Alas, after an impressive run on northern Italy, Hannibal was defeated, spending his waning years working for other powers that might make use of his military intellect. Thus it was that, around 184 B.C., Hannibal ended up in what is now modern-day Turkey, in a war between Bithynia and Pergamon. Fighting for the outmatched Bithynians, Hannibal commanded their navy. In an era before cannons, Hannibal attacked his enemy — whose fleet included the king’s own ship — with a different sort of bombardment.

In De Viris Illustribus, an early biographical collection of the lives of “illustrious men,” scribe Cornelius Nepos (c. 110-24 B.C.) relates that Hannibal ordered his men to gather a large number of venomous snakes, which were placed into clay pots. Nepos’ account is fuzzy on how exactly Hannibal managed to gather enough snakes (and pots) to mount an effective defense against a fleet of 400+ enemy ships, but never mind.

History records that Hannibal launched his snake bombs, paying special attention to the king’s ship. The king’s nerve failed, he fled with his navy, and Hannibal once again left his mark in the annals of military history.

14th Century: Black Death Bombs

A medieval painting showing the bubonic plague’s characteristic buboes. (Credit: Everett Historical/Shutterstock)

Over the course of history, plenty of armies hurled the bodies of dead animals and people over city walls to harass their enemies.
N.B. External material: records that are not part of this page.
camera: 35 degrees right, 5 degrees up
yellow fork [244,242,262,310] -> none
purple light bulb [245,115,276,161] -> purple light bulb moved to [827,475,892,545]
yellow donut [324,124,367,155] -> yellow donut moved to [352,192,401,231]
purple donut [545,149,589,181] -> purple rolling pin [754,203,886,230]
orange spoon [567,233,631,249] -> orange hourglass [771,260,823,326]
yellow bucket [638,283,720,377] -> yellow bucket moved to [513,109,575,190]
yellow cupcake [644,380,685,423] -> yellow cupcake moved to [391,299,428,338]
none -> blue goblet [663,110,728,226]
Manure — of both the human and animal varieties — was a popular bioweapon to throw at besieged opponents, too. But the Mongol army has dubious pride of place for using the technique, with world-changing consequences.

Around 1346, during the siege of Caffa, the Mongols reportedly flung corpses over the walls, corpses that were infected with bubonic plague — the Black Death.

Unfortunately for Caffa, and at least — at least — 25 million other people, Genoese traders brought the plague from Caffa to Europe, delivering a disease that swiftly killed 70 to 80 percent of its hosts. Even worse, plague outbreaks would recur several times over the next five centuries.

Although treatable today with modern antibiotics (if treated quickly), plague remains a serious bioterrorism threat, according to the Centers for Disease Control and Prevention. Some bomb blasts continue to reverberate through the ages.